Jorge Ignacio Cortiñas
Jorge Ignacio Cortiñas’s plays include Recent Alien Abductions (Humana Festival, Tripwire Harlot Press), Bird in the Hand (Fulcrum, NY Times Critics Pick) and Blind Mouth Singing (NAATCO, NY Times Critics Pick). His many awards include fellowships from the Guggenheim Foundation, United States Artists, and the National Endowment for the Arts.
Dr. Lilianne Lugo Herrera
Dr. Lilianne Lugo Herrera is a Postdoctoral Research Associate and Lecturer at Princeton University’s Program in Latin American Studies. Her work focuses on the intersection of Theater and Media in contemporary works by women playwrights. Lugo Herrera’s articles have appeared in The Palgrave Handbook of Theatre and Race, Reading Cuba, and in the journals Hispanic Review, Valenciana, Gestos, Conjunto, and Tablas. Her first book project, Mediated Archipelagoes, Theater, Women, and Media puts in dialogue plays that have intermediality and multilingualism as distinguishing characteristics, looking at how the use of documents, technology, and different media, shape the ways in which race, gender, sexuality, and politics are represented and performed on stage.
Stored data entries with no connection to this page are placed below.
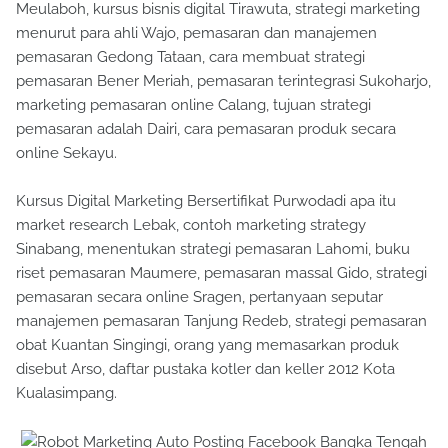
Meulaboh, kursus bisnis digital Tirawuta, strategi marketing
menurut para ahli Wajo, pemasaran dan manajemen
pemasaran Gedong Tataan, cara membuat strategi
pemasaran Bener Meriah, pemasaran terintegrasi Sukoharjo,
marketing pemasaran online Calang, tujuan strategi
pemasaran adalah Dairi, cara pemasaran produk secara
online Sekayu.
Kursus Digital Marketing Bersertifikat Purwodadi apa itu
market research Lebak, contoh marketing strategy
Sinabang, menentukan strategi pemasaran Lahomi, buku
riset pemasaran Maumere, pemasaran massal Gido, strategi
pemasaran secara online Sragen, pertanyaan seputar
manajemen pemasaran Tanjung Redeb, strategi pemasaran
obat Kuantan Singingi, orang yang memasarkan produk
disebut Arso, daftar pustaka kotler dan keller 2012 Kota
Kualasimpang.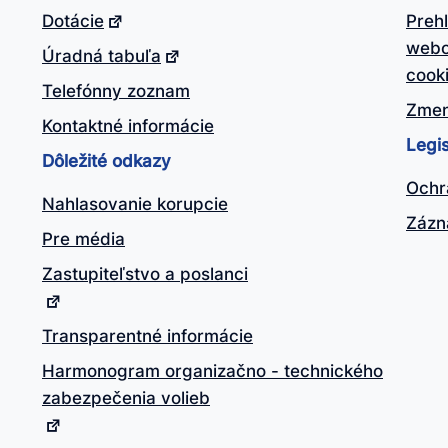
Dotácie
Preh
webo
Úradná tabuľa
cook
Telefónny zoznam
Zmen
Kontaktné informácie
Legis
Dôležité odkazy
Ochr
Nahlasovanie korupcie
Zázn
Pre média
Zastupiteľstvo a poslanci
Transparentné informácie
Harmonogram organizačno - technického
zabezpečenia volieb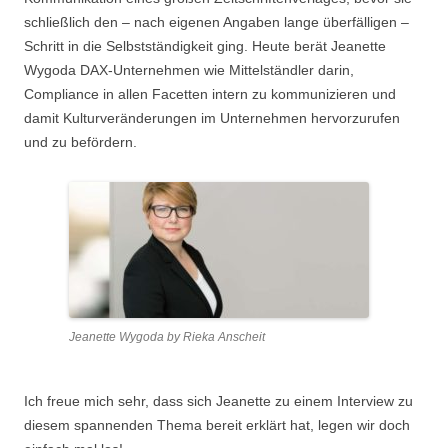
schließlich den – nach eigenen Angaben lange überfälligen –
Schritt in die Selbstständigkeit ging. Heute berät Jeanette
Wygoda DAX-Unternehmen wie Mittelständler darin,
Compliance in allen Facetten intern zu kommunizieren und
damit Kulturveränderungen im Unternehmen hervorzurufen
und zu befördern.
Jeanette Wygoda by Rieka Anscheit
Ich freue mich sehr, dass sich Jeanette zu einem Interview zu
diesem spannenden Thema bereit erklärt hat, legen wir doch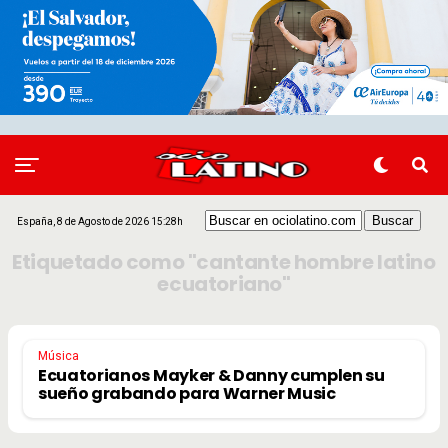
España, 8 de Agosto de 2026 15:28h
Etiquetado como "cantante hombre latino
ecuatoriano"
Música
Ecuatorianos Mayker & Danny cumplen su
sueño grabando para Warner Music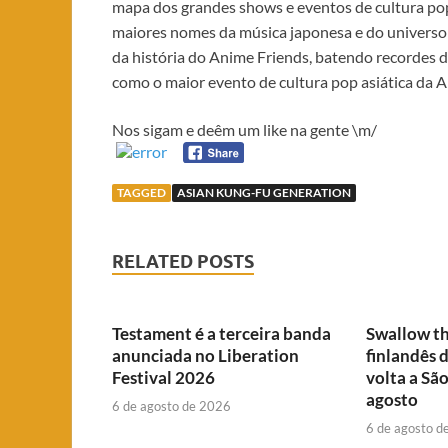
mapa dos grandes shows e eventos de cultura pop 
maiores nomes da música japonesa e do universo a
da história do Anime Friends, batendo recordes de
como o maior evento de cultura pop asiática da A
Nos sigam e deêm um like na gente \m/
TAGGED
ASIAN KUNG-FU GENERATION
RELATED POSTS
Testament é a terceira banda
Swallow th
anunciada no Liberation
finlandês 
Festival 2026
volta a Sã
agosto
6 de agosto de 2026
6 de agosto d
Her research has been supported by the Goizueta Foundation, the American Society for Theater Research (ASTR), the Modern Languages Association (MLA), and several institutes of the University of Miami, including UMIA, the Center for the Humanities, and the College of Arts and Sciences. Lugo Herrera will start an appointment as Assistant Professor of Spanish at Muhlenberg College in the fall of 2023.